◆ Your objective ◆
Below are the records; count the lines that include the string "except" and give only that number.

◆ Records provided ◆
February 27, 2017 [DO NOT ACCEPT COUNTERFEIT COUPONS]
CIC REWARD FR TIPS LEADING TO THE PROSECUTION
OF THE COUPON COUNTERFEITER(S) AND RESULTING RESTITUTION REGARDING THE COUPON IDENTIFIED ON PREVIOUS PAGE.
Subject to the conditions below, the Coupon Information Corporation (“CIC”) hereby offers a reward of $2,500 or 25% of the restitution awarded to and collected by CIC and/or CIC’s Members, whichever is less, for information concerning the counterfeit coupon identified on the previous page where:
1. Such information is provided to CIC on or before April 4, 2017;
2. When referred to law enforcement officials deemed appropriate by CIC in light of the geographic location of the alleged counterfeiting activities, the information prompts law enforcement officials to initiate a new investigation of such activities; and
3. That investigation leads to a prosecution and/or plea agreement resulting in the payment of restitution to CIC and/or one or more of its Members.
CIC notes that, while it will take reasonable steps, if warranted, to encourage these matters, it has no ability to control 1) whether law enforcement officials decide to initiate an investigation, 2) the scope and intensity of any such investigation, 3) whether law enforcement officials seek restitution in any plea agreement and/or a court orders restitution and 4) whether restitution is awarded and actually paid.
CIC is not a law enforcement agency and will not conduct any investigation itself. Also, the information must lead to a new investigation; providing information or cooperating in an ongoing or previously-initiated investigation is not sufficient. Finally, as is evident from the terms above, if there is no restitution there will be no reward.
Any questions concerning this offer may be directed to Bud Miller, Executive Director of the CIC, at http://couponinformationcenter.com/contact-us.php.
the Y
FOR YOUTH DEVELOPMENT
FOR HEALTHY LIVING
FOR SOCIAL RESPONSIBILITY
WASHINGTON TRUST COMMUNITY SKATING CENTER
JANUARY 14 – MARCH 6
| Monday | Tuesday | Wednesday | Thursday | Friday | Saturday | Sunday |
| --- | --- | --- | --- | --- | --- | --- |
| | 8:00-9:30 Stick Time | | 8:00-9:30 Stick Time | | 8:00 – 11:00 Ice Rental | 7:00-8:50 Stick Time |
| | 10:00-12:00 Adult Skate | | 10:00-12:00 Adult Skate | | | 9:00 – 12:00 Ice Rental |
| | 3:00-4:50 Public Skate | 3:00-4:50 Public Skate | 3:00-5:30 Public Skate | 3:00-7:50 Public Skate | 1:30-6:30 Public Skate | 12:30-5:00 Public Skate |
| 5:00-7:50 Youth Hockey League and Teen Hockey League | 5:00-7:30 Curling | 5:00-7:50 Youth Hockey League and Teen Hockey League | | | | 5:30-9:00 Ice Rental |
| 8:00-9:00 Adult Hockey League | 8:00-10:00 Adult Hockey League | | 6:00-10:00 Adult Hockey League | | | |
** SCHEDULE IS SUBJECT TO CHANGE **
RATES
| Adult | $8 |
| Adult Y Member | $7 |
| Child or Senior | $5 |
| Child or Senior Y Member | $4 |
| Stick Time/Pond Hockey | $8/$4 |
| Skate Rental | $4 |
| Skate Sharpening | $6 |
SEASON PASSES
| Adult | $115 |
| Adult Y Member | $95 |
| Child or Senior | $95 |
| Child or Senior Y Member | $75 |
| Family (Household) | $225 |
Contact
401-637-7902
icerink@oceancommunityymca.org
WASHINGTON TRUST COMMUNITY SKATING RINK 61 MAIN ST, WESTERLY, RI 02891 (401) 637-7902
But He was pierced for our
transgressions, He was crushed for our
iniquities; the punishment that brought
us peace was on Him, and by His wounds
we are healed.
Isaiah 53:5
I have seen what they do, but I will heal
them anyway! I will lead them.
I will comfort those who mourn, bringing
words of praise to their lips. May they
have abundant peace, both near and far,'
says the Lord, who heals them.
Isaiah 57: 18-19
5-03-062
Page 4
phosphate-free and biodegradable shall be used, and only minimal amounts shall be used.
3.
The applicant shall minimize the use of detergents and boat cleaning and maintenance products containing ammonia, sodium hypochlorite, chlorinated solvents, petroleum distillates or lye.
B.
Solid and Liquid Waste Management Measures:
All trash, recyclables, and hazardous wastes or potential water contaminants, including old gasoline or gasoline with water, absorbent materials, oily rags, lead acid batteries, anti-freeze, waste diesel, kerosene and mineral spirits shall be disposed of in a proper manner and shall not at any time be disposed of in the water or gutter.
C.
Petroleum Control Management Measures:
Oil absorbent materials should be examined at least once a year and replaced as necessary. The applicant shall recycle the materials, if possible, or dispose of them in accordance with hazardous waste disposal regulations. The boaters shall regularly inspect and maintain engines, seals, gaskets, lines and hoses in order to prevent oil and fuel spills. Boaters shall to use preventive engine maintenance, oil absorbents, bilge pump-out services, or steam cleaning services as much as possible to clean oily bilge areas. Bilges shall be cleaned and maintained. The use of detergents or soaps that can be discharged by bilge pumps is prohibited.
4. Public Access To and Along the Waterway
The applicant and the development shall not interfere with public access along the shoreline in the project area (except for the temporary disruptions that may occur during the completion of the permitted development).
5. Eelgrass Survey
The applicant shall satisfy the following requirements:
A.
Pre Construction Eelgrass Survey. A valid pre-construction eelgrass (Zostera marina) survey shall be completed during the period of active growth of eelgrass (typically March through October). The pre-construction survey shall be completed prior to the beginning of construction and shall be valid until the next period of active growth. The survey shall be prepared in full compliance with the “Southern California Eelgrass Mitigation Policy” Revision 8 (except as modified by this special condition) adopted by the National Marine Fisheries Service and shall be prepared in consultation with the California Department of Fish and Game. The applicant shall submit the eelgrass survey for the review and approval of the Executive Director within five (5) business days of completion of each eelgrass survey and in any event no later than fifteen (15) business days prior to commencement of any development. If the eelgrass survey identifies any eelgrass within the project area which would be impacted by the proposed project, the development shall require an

◆ Output for this task ◆
2